Cuando
aparecen vienen recubiertos por la alegría y nos transmiten esta sensación de
gozo que se ancla en nuestras almas durante cuarenta y cinco días. Llegan para
participar en nuestras vidas, con esa sensación de angustia que les precede y
que se desvanece con el primer, con el primer beso. Han pasado a ser parte de
nuestras familias, adentrándose en el círculo íntimo del ser y abriéndose camino
en la dura realidad que nos rodea. Asumen esta condición y conocen nuestras
preocupaciones que empiezan a hacer suyas porque la sucesión de los años han
tergiversado la inocencia de sus mentes y ahora son responsables jóvenes que
han dejado atrás la candidez de la infancia con la que fueron recibidos.
Parece
que fue ayer. Han pasado diez años como diez suspiros. La pequeña es hoy una
mujer. Cuando llegó venía enredada en la confusión, perdida en el desconcierto que
suponía el desplazamiento de miles de kilómetros, ataviada con la sorpresa que significa
el cambio de costumbres, de hábitos, sumida en la extrañeza de un lenguaje que
no comprendía. Pero los niños son capaces de adecuarse a cualquier situación.
Por muy adversa que ésta sea, camuflan sus angustias y retienen, con la
inmediatez de la necesidad, los usos del lugar y hábitat nuevo.
Margarita
es una de las niñas de la primera promoción de bielorrusos que llegaron a la
Macarena, huyendo de la atrocidad radioactiva que ensombrece los cielos de su
país. Es una víctima colateral del accidente nuclear, el más grave de la
historia, que tuvo lugar en Chernobil, y cuyos nocivos efectos sufren quiénes
menos culpa tienen. Cuando llegó, apenas cumplidos los siete años, traía
consigo un pasado atroz, desvinculada de su familia y terminando asilada en uno
de los cientos de orfanatos que se reparten por la geografía de la Rusia Blanca.
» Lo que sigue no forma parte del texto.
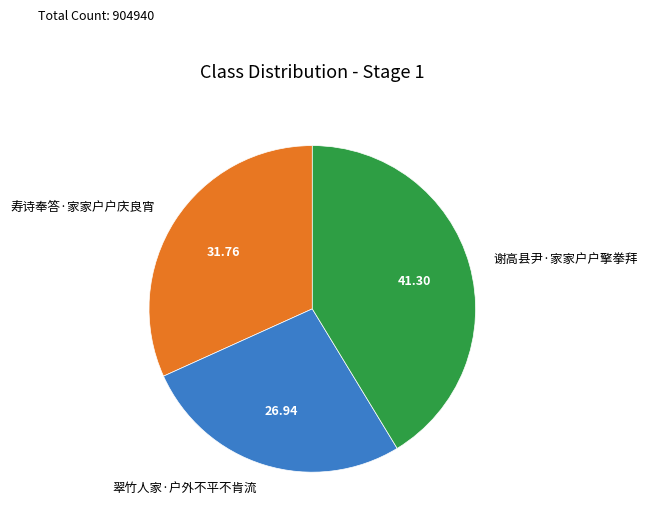

Which has a higher value, 翠竹人家·户外不平不肯流 or 寿诗奉答·家家户户庆良宵?

寿诗奉答·家家户户庆良宵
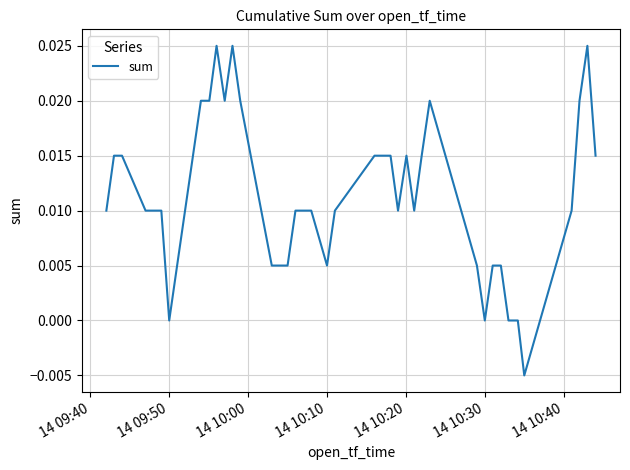

Does the chart display data point markers on the line(s)?

No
En nosotros encontró el arraigo familiar del que estaba tan necesitada, el
cariño y la trascendencia doméstica de la que adolecía. Para nosotros significó
el descubrimiento y el retorno a la sencillez, a la comprobación de la suficiencia
que rige nuestras vidas y la posibilidad de corregir los excesos materialistas
que atosigan la existencia. Ella es la medida que fideliza y fija el fiel de la
balanza de las emociones.
El
martes se fueron, regresaron a sus domicilios familiares. Volverán a recibir
los besos de sus padres, los abrazos de los familiares directos que asumen este
viaje como necesario para prevenir los efectos de la radiación que pudieran poner
en peligro su salud. Regresan sabiendo que tienen en Sevilla otra familia, el
complemento de aquellas que les aguardan ahora con los brazos abiertos, y que
les han acogido en sus hogares como si fueran parte de sus vidas. Estos niños
lo saben y lo agradecen. No puedan ofertar más que cariño y amor.
Margarita
regresa a un hogar tutelado, a compartir espacios con otros niños en sus mismas
circunstancias. Vuelve a su pueblo, en medio de una estepa desolada, económica y
ambientalmente, para seguir dependiendo de la caridad de un estado en el que
las carencias alimenticias son patentes, por muchos adelantos técnicos que
procure la globalización tecnológica que nos esclaviza. Margarita vuelve a una
casa donde los afectos son repartidos y la disciplina es una necesidad para
poder sostener la convivencia. Ahora sólo le queda esperar y a nosotros, a
sufrir la espera. Aquí tiene una familia dispuesta a acogerla, a luchar por
superar las trabas burocráticas que nos imponen las premiosas administraciones –las
de allí y las de aquí, que no sabemos cual es peor-. Solo queremos a nuestra
niña. Verla sonreír, enfadarse, dormirse cuando se aburre, contar sus historias
y ver cómo procura ser feliz dentro de un ámbito familiar. El martes se fue.
Como somos hijos de la Esperanza, soñamos con poderla tener un día,
definitivamente con nosotros, que no es sólo nuestro, sino el propio de ella.